Joseph E. Taylor III is a professor of history and geography at Simon Fraser University. He earned his degrees at the University of Oregon and University of Washington, and his research investigates the intersection of social and ecological systems in the fisheries, outdoor recreation, gentrification, conservation, and politics of the North American West. He is the author of the recently released Persistent Callings: Seasons of Work and Identity on the Oregon Coast, which explores the history of seasonal labor and intertwined industries in the Nestucca Valley.
Ashley: Did you have the idea for the book first, and then begin your research, or did you start accumulating research, and then decide to put it together into a book?
Joseph: First of all, there’s never a plan. I am always living on Plan B or Plan C, whatever. In this case it’s a particularly shaggy dog story because I started this project in 1988 in an undergraduate seminar, extended as an honors thesis, and then promptly forgot it. Three years ago, a neighbor out of the blue suggested publishing it to make some money for a scholarship fund. The Nestucca Valley has a very low rate of sending kids to college. I thought that was a good idea, but it required a lot of work to transform it into a book, including many rabbit holes. So, I backed into this project, but that’s the story of everything I’ve ever done.
Ashley: What were some of these rabbit holes? Do you have any examples?
Joseph: Employment data, voting records—there were just a whole bunch of themes that still needed exploring.
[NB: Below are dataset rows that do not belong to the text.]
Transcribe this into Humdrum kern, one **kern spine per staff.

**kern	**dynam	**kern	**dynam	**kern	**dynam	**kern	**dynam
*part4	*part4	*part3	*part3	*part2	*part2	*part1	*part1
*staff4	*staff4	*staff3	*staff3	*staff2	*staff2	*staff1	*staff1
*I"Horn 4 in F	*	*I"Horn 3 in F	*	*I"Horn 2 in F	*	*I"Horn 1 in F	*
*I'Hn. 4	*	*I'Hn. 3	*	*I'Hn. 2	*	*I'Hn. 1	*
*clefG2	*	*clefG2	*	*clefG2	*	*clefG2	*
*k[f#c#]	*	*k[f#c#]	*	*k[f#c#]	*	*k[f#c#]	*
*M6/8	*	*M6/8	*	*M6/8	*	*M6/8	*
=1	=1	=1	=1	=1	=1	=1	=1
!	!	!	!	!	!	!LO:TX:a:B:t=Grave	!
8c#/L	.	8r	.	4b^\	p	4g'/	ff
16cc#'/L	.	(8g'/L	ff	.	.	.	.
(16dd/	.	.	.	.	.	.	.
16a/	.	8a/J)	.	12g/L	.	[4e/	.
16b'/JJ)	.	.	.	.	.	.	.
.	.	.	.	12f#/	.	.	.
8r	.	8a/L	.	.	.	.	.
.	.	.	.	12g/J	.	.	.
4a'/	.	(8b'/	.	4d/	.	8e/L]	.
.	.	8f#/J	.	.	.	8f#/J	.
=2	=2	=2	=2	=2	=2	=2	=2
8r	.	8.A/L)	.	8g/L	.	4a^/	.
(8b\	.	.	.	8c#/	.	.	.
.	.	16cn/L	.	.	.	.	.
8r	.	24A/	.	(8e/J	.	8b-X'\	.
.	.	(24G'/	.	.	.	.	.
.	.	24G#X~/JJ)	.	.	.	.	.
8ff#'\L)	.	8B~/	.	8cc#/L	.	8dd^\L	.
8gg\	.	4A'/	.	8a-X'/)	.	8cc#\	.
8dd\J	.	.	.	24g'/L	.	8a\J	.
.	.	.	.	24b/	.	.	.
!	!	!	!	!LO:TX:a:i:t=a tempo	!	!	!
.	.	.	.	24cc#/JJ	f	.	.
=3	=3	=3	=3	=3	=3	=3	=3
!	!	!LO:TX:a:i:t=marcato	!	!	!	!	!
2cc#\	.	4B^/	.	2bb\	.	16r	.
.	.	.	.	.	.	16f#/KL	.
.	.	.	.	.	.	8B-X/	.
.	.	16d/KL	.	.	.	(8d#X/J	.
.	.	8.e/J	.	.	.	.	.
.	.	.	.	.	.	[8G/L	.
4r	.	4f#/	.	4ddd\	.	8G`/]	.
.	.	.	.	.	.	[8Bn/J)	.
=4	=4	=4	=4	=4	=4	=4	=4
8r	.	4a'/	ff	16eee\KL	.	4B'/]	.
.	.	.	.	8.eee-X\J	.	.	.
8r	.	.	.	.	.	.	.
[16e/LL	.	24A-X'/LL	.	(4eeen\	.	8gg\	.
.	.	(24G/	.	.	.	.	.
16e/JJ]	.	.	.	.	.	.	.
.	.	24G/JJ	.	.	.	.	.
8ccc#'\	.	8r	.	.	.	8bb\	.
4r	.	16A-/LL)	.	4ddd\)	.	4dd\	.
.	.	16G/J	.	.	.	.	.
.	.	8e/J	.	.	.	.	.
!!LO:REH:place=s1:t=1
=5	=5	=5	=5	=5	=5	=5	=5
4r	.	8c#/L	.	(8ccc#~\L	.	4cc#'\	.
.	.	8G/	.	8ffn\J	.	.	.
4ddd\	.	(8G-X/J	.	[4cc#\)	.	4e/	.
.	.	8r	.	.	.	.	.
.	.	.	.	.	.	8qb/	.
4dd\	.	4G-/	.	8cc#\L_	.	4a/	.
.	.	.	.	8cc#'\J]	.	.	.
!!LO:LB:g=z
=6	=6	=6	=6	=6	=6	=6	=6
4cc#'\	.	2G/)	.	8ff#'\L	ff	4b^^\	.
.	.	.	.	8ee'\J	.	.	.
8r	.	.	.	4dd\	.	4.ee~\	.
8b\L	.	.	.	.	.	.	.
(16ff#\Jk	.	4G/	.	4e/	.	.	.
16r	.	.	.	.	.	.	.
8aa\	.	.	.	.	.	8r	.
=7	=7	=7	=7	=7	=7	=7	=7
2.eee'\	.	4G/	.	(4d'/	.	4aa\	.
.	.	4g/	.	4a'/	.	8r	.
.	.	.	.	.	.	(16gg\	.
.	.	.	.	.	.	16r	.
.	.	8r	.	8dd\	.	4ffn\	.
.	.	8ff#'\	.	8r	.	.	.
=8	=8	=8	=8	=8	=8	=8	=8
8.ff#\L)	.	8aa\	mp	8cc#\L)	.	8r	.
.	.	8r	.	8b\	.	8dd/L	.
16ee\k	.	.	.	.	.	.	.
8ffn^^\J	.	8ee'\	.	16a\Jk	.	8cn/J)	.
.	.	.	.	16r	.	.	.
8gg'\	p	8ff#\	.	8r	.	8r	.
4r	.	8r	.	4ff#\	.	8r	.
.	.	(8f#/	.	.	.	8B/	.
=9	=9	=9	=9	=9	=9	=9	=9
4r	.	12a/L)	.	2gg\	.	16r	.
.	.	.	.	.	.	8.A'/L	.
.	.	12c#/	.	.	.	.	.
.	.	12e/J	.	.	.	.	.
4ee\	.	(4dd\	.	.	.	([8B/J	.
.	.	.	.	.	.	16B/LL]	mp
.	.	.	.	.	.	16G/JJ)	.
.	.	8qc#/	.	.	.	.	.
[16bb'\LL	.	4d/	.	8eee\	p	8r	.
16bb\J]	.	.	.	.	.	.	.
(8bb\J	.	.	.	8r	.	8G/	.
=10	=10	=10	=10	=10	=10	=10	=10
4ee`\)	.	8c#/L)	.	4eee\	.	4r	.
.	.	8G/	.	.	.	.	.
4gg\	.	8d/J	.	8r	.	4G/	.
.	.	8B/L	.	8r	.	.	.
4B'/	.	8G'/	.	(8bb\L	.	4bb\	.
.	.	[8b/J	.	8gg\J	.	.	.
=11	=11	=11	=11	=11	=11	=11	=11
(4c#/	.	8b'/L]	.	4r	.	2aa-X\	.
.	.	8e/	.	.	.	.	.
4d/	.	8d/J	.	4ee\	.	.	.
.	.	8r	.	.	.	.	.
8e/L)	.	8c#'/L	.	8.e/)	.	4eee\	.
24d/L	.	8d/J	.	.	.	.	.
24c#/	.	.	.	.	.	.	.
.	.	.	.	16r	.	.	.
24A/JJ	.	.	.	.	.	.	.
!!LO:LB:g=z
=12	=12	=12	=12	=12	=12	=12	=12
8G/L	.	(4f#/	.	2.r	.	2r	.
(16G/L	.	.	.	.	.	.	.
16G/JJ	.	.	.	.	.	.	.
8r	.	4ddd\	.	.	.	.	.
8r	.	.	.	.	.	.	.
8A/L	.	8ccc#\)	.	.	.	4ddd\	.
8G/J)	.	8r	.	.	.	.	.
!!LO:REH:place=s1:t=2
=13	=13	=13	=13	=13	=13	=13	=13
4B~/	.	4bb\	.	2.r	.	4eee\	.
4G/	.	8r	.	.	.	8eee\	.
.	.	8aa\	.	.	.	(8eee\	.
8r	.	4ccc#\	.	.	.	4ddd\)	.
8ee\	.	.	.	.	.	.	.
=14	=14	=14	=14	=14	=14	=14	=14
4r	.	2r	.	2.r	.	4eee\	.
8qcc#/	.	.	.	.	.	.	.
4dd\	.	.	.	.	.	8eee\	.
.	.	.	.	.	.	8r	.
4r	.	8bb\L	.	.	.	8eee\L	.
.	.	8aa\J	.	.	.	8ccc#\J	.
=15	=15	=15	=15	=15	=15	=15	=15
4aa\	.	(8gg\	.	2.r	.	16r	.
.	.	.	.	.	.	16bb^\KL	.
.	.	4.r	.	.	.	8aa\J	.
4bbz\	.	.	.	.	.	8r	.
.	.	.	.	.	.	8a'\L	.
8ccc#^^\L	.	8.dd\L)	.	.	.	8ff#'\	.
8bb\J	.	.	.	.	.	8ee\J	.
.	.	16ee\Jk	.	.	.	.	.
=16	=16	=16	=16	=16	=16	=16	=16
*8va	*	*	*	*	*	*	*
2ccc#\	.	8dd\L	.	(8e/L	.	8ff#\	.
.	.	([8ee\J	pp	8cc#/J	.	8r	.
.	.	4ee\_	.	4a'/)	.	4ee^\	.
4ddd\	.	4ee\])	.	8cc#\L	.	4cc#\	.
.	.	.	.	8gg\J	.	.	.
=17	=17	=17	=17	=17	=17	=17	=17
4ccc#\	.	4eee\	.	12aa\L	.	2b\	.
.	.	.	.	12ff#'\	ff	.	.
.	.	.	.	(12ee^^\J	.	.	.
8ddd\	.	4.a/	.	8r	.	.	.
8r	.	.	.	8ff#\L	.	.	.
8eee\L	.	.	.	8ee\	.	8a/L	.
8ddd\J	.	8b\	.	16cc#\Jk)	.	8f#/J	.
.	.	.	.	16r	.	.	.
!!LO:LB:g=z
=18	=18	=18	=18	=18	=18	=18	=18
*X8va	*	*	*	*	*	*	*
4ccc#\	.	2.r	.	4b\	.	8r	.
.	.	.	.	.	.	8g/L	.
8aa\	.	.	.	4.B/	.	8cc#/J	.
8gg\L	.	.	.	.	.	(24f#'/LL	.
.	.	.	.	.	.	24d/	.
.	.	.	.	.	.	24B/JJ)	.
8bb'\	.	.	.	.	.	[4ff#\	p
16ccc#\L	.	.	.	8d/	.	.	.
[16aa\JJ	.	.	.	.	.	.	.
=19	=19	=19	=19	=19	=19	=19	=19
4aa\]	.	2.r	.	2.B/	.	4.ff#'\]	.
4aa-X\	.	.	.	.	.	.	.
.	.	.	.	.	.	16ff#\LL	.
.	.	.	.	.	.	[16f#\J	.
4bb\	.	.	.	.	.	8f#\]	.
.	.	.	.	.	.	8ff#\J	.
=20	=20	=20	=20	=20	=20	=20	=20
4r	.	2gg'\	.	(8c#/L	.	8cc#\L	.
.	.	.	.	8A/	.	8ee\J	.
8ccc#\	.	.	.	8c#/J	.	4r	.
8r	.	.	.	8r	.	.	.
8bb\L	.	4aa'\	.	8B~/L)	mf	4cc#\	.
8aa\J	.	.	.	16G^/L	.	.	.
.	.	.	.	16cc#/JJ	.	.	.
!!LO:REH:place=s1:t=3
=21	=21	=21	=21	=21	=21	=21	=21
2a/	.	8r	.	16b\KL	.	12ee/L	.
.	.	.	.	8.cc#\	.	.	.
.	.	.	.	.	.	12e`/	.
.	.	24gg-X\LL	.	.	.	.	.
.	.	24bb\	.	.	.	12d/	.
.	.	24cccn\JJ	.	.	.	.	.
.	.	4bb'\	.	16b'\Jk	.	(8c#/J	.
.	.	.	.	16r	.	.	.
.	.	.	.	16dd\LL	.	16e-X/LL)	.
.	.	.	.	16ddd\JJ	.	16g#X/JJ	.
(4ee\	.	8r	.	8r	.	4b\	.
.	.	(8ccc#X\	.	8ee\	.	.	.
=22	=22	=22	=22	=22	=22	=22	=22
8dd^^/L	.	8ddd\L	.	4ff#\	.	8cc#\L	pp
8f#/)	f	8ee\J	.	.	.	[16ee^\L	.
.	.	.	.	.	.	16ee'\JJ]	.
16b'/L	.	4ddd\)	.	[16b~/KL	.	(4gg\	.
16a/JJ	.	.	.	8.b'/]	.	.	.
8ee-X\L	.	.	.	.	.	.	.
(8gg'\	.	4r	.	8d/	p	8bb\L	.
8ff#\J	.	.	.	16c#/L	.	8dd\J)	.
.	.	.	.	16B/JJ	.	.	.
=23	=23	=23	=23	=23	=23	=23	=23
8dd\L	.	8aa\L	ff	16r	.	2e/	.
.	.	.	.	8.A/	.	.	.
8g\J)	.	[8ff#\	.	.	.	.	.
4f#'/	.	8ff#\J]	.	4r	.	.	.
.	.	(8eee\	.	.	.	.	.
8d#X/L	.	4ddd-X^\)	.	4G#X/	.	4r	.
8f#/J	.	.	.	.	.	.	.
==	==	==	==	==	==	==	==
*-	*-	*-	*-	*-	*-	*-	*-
The thirty years between when I defended my honors thesis and right now has included a really tragic story of what’s happened to the rural West in general, and rural Oregon in particular. It includes stories about meth and opiate addiction and what economists call “deaths of despair.” Plus, I had to wrap my brain around the gentrification of the Nestucca Valley, especially the Pacific City/Neskowin area. And all those were stories that simply had not yet happened the first time around. Then, when I was done with the research, I had to rewrite everything because I’m a different writer now than I was as an undergraduate.
Ashley: A different writer in what sense?
Joseph: Better! There were moments when reading my undergraduate prose was really painful. I wrote a hundred-and-thirty-page honors thesis in nine days flat. I basically took spring break, kicked my roommate out of the dorm, cranked up the music, and wrote nonstop while living off of Track Town pizza and Coca-Cola.
Ashley: So I imagine your writing process is a little bit different now.
Joseph: Not that much, really. I wrote my dissertation on Coca-Cola and Hostess Fruit Pies, as well as my first book. The second book was sustained by Snickers and Coca-Cola. You can see the constant. Coke was big this time around as well.
Ashley: Do you have any other traits or qualities that have helped with this kind of work?
Joseph: Well, the most important thing for this project was dropping out of school and spending ten years climbing and fishing and living in the Nestucca Valley. That’s really important because it gave me a baseline understanding of the temperament of a place and the complexity of small-town life. But it also gave me the passion to carry this through.
Ashley: Do you think it’s important for other researchers who are doing similar projects to immerse themselves in that region the way that you have?
Joseph: It helps to see the landscape but also interact with people enough to get a sense of who lives in this world and how it works. Because the past is a different country. The past really is a different place you’re trying to write about. You can’t simply extrapolate back from your own experiences. So, yeah, I think you have to embed yourself at some level for some period. I know many people who go to see landscapes, but they don’t really interact enough, in my mind, with the people. Especially for a book like this which is so people-driven, I think you have to have some sense of that.
Ashley: How did you draw stories out from the people you interviewed?
Joseph: I simply asked questions and let them go. With many it took two or three interviews. They needed a comfort level and, in most cases, it helped that people were vouching for me before I went in, saying, “This is not a stranger; this is not an outsider.” And I am absolutely certain that made a huge difference in terms of willingness of some residents even to talk to me.
Ashley: What else did you do to set them at ease?
Joseph: In every case it started without the recorder. There were cases where we spoke two or three times before they said, “Okay, now you can start the recorder.” I had specific questions, but I let them go where they wanted because what they said was important to them and that’s what mattered. It became easier when I realized I had some baseline data and that they were as likely as not to err on certain facts. I realized that I would need a variety of research methods, basically, to nail down anything.
Ashley: If you had to give one piece of advice to other scholars who plan on writing similarly research-heavy books like your own, or books about a specific region, what advice would you give them?
Joseph: One of the advantages of waiting so long after the honors thesis for publication is that I had time to mull over what I had. The single best example is that is when I finally came back to it, what I thought was a history of the fisheries was much more about the entanglements among the valley’s many industries. I was able to see a story of seasonal labor that nobody has actually ever told. I had one of those idiot epiphanies, where I sat back and suddenly realized, “Why didn’t I ever see this?” It took me twenty-eight years to get to that point, so a scholar’s greatest resource is not necessarily money, but time. Having the time to actually think about what we have, and not rushing to judgment on things: I think that’s the best advice I can give.